There was a new gentleness in Viola, a new tenderness. Both put him—as one lifted and dropped—a step below her. He pulled his bronze moustache over it with vigour.

His wife showed no desire to control his proceedings, to know what he was about. When she spoke of Miss Schley she spoke kindly, sympathetically, but with a dainty, delicate pity, as one who secretly murmurs, “If she had only had a chance!” Lord Holme began to think it a sad thing that she had not had a chance. The mere thought sent the American a step down from her throne. She stood below him now, as he stood below Viola. It seemed to him that there was less resemblance between his wife and Miss Schley than he had fancied. He even said so to Lady Holme. The angel smiled. Somebody else in her smiled too. Once he remarked to the angel, a propos de bottes, “We men are awful brutes sometimes.” Then he paused. As she said nothing, only looked very kind, he added, “I’ll bet you think so, Vi?”

It sounded like a question, but she preferred to give no answer, and he walked away shaking his head over the brutishness of men.

The believers in the angel naturally welcomed the development in Lady Holme and the unbelievers laughed at it, especially those who had been at Arkell House and those who had been influenced by Pimpernel Schley’s clever imitation. One night at the opera, when Tannhauser was being given, Mr. Bry said of it, “I seem to hear the voice of Venus raised in the prayer of Elizabeth.” Mrs. Wolfstein lifted large eyebrows over it, and remarked to Henry, in exceptionally guttural German:

“If this goes on Pimpernel’s imitation will soon be completely out of date.”

To be out of date—in Mrs. Wolfstein’s opinion—was to be irremediably damned. Lady Cardington, Sir Donald Ulford, and one or two others began to feel as if their dream took form and stepped out of the mystic realm towards the light of day. Sir Donald seemed specially moved by the change. It was almost as if something within him blossomed, warmed by the breath of spring.

Lady Holme wondered whether he knew of the fight between her husband and his son. She dared not ask him and he only mentioned Leo once. Then he said that Leo had gone down to his wife’s country place in Hertfordshire. Lady Holme could not tell by his intonation whether he had guessed that there was a special reason for this departure. She was glad Leo had gone. The developing angel did not want to meet the man who had suffered from the siren’s common conduct. Leo was not worth much. She knew that. But she realised now the meanness of having used him merely as a weapon against Fritz, and not only the meanness, but the vulgarity of the action. There were moments in which she was fully conscious that, despite her rank, she had not endured unsmirched close contact with the rampant commonness of London.
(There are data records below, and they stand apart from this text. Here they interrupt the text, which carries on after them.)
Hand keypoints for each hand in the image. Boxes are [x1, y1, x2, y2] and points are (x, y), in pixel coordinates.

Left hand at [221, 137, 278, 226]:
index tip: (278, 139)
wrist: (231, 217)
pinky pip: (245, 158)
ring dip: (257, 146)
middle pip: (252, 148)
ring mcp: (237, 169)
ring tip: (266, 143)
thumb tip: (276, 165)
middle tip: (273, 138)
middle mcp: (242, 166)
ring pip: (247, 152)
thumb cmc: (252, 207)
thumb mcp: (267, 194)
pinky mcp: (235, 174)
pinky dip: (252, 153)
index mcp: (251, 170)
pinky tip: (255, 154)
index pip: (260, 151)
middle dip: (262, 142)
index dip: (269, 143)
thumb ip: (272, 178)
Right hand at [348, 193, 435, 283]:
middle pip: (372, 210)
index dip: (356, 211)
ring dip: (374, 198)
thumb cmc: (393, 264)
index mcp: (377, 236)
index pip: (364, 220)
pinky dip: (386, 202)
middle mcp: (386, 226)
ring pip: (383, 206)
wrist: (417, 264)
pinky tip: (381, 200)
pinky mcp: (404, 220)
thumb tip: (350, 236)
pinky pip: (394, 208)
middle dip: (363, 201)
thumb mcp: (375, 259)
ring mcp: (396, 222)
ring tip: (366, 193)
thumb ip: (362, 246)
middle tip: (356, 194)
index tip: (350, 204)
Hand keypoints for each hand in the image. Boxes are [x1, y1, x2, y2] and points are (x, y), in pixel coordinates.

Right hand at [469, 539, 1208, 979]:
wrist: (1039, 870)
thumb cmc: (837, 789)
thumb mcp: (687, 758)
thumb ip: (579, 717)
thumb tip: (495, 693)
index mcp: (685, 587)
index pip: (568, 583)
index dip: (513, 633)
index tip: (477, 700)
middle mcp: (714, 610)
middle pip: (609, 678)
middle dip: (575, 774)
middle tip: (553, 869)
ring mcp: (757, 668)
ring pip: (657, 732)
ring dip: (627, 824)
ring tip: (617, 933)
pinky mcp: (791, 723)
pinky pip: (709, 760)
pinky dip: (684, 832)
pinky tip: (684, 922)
One of the last great events of the season was to be a charity concert, got up by a Royal Princess in connection with a committee of well-known women to start a club for soldiers and sailors. Various amateurs and professionals were asked to take part in it, among them Lady Holme and Miss Schley. The latter had already accepted the invitation when Lady Holme received the Royal request, which was made viva voce and was followed by a statement about the composition of the programme, in which “that clever Miss Schley” was named.

Lady Holme hesitated. She had not met the American for some time and did not wish to meet her. Since she had bathed her husband’s wound she knew—she could not have told how—that Miss Schley’s power over him had lessened. She did not know what had happened between them. She did not know that anything had happened. And, as part of this new effort of hers, she had had the strength to beat down the vehement, the terrible curiosity—cold steel and fire combined—that is a part of jealousy. That curiosity, she told herself, belonged to the siren, not to the angel. But at this Royal request her temper waked, and with it many other children of her temperament. It was as if she had driven them into a dark cave and had rolled a great stone to the cave’s mouth. Now the stone was pushed back, and in the darkness she heard them stirring, whispering, preparing to come forth.

The Royal lady looked slightly surprised. She coughed and glanced at a watch she wore at her side.